Charting EDA

A mixed-methods investigation of data scientists' use of interactive visualizations

Different icons representing the types of inferences data scientists make during analysis.

Have you ever wondered how data scientists use interactive visualizations to explore data and generate insights? We've completed an investigation of 13 data scientists to shed some light on this question.

We are motivated to understand how data scientists use a combination of code, statics graphs, and interaction techniques to explore a dataset, and we recruited professional data scientists to perform two exploratory data analysis (EDA) tasks using a Jupyter notebook with a new visualization toolkit called Altair Express (ALX). The toolkit allows users to create both static and interactive visualizations using a high-level grammar of graphics based around instrumental interaction. We researchers recorded the participants' utterances, interaction traces, notebook activity, and analyzed them using content and thematic analyses.

Some of the main findings we observed were:

Data scientists make various types of utterances during EDA, ranging from comments about the data quality, the distributions of variables, the relationships between variables, and their own analysis process.
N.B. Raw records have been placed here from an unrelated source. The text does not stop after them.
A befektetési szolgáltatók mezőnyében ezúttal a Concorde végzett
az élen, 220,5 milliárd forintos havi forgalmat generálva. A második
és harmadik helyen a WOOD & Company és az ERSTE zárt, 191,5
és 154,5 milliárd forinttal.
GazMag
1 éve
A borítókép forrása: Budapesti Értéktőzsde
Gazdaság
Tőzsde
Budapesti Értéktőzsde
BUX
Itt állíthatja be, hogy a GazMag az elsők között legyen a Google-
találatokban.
We developed a codebook with 16 detail codes to better decompose the types of inferences analysts make during analyses.

Data scientists are influenced by the interactivity of the visualizations in their hypothesis generation and exploration. We observed that interaction affordances (such as sliders or multi-select) and example galleries (showing different chart types) can spark new analytical questions – whereby the analysts translate interactive features into new hypotheses to investigate. We also found that interaction can lead to more complex multivariate analyses and comparisons.

Data scientists face challenges and trade-offs in using interactive visualizations for EDA. The researchers identified some common patterns of behavior, such as persevering with perceptually ineffective or cognitively demanding visualizations, experiencing sunk cost fallacy or confirmation bias, and balancing between serendipitous discovery and analytical objectives.

Our study seeks to contribute to the understanding of how interactive visualizations affect EDA behavior in computational notebooks. It also suggests some implications for future research and tool design, such as developing more effective example galleries, facilitating seamless transitions between code and charts, and supporting reproducibility and communication of EDA results.

If you are interested in learning more about this study, we'll be publishing our pre-print later this year.